I'm working on a project which has grown somewhat and need to put together some help documentation, you know, like the one you get when you press f1.

So far I can see Microsoft's HTML help, Help & Manual and HelpNDoc. Which is best or any other suggestions?

Freeware always best but can pay if need be.

Thanks.
 
RoboHelp used to be the one to beat. No sure how it rates since it was purchased by Adobe.
 
How much can you afford to pay and what is the scale of the documentation that you require? There is quite a large field of software out there dedicated to technical authoring: AuthorIT (which I haven't ever used), Robohelp (well integrated with Adobe suite of tools), Madcap Flare (my personal favourite authoring tool due to the powerful WSIWYG and topic-based approach), oXygen XML (the one we are currently using, which is good for scaling to a very large and technical environment where you need to control every facet of the publishing process - if you have multiple products with their own timelines and templates and perhaps a DITA framework and all the rest of it, then you need to start looking for a higher order of product like this), Framemaker (which used to be the de facto but is more suited to manuals than online modular forms of help), and so forth.
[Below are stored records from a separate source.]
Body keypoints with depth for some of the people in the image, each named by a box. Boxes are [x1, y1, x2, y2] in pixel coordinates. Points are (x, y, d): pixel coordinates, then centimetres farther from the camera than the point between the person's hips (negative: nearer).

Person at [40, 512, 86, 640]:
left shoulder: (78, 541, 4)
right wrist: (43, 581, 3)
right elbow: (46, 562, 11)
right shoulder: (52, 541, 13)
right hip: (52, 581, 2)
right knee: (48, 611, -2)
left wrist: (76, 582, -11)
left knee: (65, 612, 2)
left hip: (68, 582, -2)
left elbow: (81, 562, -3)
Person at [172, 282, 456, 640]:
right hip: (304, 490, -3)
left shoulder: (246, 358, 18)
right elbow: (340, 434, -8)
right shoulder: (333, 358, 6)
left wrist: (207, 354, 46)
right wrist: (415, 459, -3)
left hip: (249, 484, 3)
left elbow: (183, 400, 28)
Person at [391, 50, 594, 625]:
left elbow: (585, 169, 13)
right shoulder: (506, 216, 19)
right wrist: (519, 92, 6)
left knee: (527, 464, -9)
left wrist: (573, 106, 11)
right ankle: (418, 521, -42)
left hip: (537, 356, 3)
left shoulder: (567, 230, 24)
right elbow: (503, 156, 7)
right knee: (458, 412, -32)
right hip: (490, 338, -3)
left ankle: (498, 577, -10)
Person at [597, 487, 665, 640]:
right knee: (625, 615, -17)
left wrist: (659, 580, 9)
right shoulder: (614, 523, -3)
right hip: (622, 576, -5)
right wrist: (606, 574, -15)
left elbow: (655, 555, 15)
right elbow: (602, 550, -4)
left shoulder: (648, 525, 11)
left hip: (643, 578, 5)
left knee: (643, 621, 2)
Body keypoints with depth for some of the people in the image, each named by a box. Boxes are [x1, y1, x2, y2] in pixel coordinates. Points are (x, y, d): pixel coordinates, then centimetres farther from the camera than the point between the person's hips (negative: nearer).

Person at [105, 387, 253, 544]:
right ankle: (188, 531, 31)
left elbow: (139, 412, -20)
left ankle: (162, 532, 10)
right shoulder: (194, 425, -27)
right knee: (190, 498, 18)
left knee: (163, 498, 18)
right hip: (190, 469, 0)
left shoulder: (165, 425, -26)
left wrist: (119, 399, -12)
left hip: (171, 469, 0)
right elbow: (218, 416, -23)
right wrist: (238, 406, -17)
However, if you really want a cheap and simple tool, MS's HTML Help is probably the first port of call. But just don't expect it to be able to scale to fit an organisation's entire requirement over time.
 
Hi All.

I'm working on a project which has grown somewhat and need to put together some help documentation, you know, like the one you get when you press f1.

So far I can see Microsoft's HTML help, Help & Manual and HelpNDoc. Which is best or any other suggestions?
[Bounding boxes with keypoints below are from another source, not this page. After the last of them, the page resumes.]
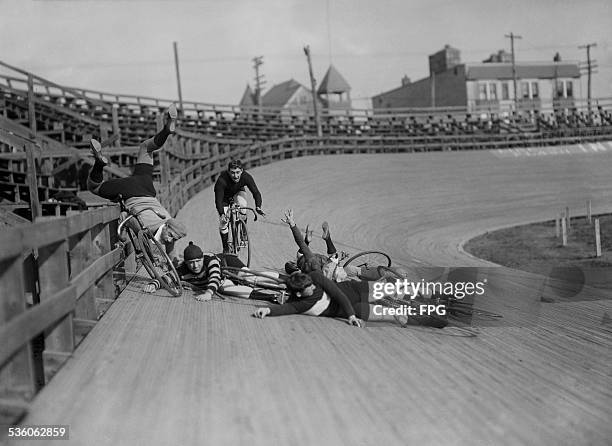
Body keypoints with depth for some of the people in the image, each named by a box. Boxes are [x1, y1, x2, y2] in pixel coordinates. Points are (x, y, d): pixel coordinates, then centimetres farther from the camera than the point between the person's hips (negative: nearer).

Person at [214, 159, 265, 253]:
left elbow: (256, 192, -32)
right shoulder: (221, 180, -37)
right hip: (225, 196, -1)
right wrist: (222, 214, -52)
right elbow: (218, 199, -37)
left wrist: (258, 207, -50)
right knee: (223, 221, -11)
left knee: (242, 205, -32)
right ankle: (225, 247, 10)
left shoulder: (246, 177, -32)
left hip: (238, 193, 1)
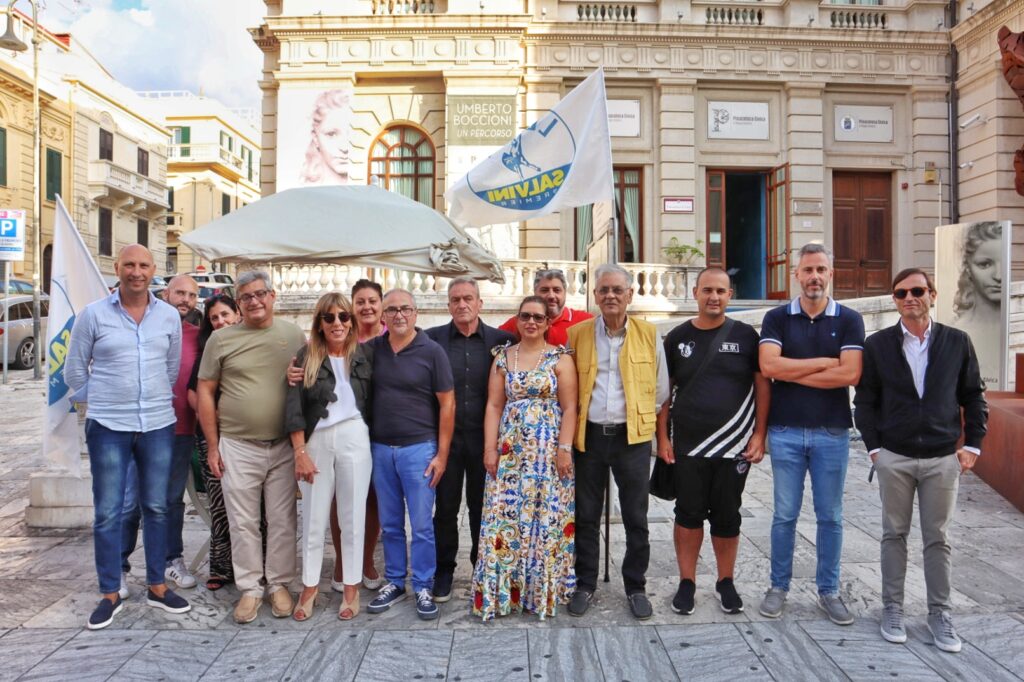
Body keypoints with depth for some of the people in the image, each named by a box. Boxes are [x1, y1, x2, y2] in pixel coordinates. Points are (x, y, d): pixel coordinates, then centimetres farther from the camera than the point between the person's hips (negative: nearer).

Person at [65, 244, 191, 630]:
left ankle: (157, 587, 23)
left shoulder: (170, 316, 3)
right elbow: (74, 369, 6)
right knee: (108, 512, 4)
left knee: (156, 508, 10)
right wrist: (97, 401, 8)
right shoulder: (93, 314, -3)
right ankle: (110, 594, 18)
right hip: (108, 428, -2)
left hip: (158, 426, 2)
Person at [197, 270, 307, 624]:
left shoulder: (293, 335, 3)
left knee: (283, 521, 9)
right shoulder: (221, 338, 1)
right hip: (237, 446, 0)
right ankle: (249, 589, 23)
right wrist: (212, 446, 1)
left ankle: (279, 584, 25)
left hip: (284, 446, 1)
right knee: (243, 523, 8)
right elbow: (205, 390, 4)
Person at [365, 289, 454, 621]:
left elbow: (447, 403, -4)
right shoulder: (371, 349, 3)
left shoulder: (431, 351, -6)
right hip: (380, 448, 3)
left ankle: (423, 588, 20)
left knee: (421, 525, 4)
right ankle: (394, 582, 30)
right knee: (389, 524, 15)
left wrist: (442, 453, -7)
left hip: (418, 449, -3)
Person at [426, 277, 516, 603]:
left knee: (482, 506, 11)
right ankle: (444, 571, 26)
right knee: (445, 506, 10)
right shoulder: (433, 338, 1)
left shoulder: (501, 340, 1)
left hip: (483, 437, 0)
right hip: (445, 436, 0)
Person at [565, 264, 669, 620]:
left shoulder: (649, 334, 1)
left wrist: (642, 417, 10)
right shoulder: (576, 334, 2)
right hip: (588, 436, 1)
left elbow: (660, 390, 10)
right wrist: (573, 424, 6)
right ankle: (585, 584, 27)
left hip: (633, 437, 0)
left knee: (636, 519, 8)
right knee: (586, 516, 10)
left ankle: (636, 587, 26)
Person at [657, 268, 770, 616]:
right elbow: (664, 391, 5)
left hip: (734, 445, 0)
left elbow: (762, 386, 3)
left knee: (727, 517, 11)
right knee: (688, 514, 8)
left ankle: (726, 582, 29)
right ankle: (687, 582, 23)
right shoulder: (677, 337, 3)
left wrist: (759, 434, -4)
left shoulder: (745, 336, 1)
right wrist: (663, 436, -1)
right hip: (687, 446, 0)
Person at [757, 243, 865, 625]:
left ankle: (828, 591, 25)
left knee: (830, 517, 11)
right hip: (785, 431, 0)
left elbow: (850, 374, -12)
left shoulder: (849, 320, 2)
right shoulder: (777, 318, 2)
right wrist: (823, 363, -10)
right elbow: (768, 366, -13)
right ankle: (778, 586, 22)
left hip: (832, 432, 1)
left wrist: (792, 373, -10)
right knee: (785, 515, 8)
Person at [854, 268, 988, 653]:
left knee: (938, 539, 9)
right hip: (894, 458, 0)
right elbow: (865, 400, 1)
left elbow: (973, 396, 7)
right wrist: (873, 447, -4)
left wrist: (972, 444, 1)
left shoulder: (957, 342, 2)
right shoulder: (877, 345, -1)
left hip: (943, 458, 1)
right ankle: (892, 609, 21)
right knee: (894, 535, 9)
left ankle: (940, 614, 22)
Freeware always best but can pay if need be.

Thanks.

Is the software only used in-house? If it is rather do the documentation in MS Word or whatever word processor software is used . You can link to them from the corporate website. Or import them into a wiki or something. It's a far cheaper option.

I found that users prefer the documentation and help info to open in seperate app windows. Also when the main program pops up an error code, it's usually a modal pop up window they have to dismiss the dialog before opening the help menu.
 
Thanks all for your suggestions.

This software seems to be doing the job:
http://www.helpndoc.com/

I have no doubt there is fancier stuff out there but this seems perfect for my needs. I will investigate the others for future use though.
 
Thanks all for your suggestions.

This software seems to be doing the job:
http://www.helpndoc.com/

I have no doubt there is fancier stuff out there but this seems perfect for my needs. I will investigate the others for future use though.

Looks good. Not everyone requires elaborate help systems. Let me know if you would like more assistance; I'm happy to meet for a coffee anytime as you're just up the road from me.